DATA PROVIDED —
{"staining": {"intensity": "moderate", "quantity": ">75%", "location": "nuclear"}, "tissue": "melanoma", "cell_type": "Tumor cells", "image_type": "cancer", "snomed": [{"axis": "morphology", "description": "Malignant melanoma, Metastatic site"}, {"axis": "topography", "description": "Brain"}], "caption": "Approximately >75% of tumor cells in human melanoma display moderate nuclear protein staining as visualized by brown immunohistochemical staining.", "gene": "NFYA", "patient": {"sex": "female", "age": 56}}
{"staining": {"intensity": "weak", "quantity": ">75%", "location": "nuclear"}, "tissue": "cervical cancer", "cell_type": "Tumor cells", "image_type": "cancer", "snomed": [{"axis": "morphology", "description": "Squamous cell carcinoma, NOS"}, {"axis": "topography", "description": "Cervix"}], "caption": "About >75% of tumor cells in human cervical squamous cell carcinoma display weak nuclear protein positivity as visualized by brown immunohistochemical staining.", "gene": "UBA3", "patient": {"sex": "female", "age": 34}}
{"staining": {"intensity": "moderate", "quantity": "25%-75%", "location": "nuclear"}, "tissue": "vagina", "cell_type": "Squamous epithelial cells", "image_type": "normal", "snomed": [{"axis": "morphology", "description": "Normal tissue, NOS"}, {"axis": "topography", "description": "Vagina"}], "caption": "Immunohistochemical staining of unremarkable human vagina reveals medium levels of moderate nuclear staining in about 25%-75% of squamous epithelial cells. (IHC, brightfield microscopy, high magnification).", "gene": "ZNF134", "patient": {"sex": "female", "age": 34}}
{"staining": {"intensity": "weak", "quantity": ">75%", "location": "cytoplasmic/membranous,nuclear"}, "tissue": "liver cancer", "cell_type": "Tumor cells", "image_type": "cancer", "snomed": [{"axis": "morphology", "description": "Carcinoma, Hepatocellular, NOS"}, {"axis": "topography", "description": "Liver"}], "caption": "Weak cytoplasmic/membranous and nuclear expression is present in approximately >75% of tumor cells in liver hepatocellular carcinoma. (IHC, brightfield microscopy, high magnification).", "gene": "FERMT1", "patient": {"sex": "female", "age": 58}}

TASK PROMPT — The line containing "staining of unremarkable" marks where to begin; copy it and every later line exactly, through the end of the data.

SOLUTION FOR THIS EXERCISE —
{"staining": {"intensity": "moderate", "quantity": "25%-75%", "location": "nuclear"}, "tissue": "vagina", "cell_type": "Squamous epithelial cells", "image_type": "normal", "snomed": [{"axis": "morphology", "description": "Normal tissue, NOS"}, {"axis": "topography", "description": "Vagina"}], "caption": "Immunohistochemical staining of unremarkable human vagina reveals medium levels of moderate nuclear staining in about 25%-75% of squamous epithelial cells. (IHC, brightfield microscopy, high magnification).", "gene": "ZNF134", "patient": {"sex": "female", "age": 34}}
{"staining": {"intensity": "weak", "quantity": ">75%", "location": "cytoplasmic/membranous,nuclear"}, "tissue": "liver cancer", "cell_type": "Tumor cells", "image_type": "cancer", "snomed": [{"axis": "morphology", "description": "Carcinoma, Hepatocellular, NOS"}, {"axis": "topography", "description": "Liver"}], "caption": "Weak cytoplasmic/membranous and nuclear expression is present in approximately >75% of tumor cells in liver hepatocellular carcinoma. (IHC, brightfield microscopy, high magnification).", "gene": "FERMT1", "patient": {"sex": "female", "age": 58}}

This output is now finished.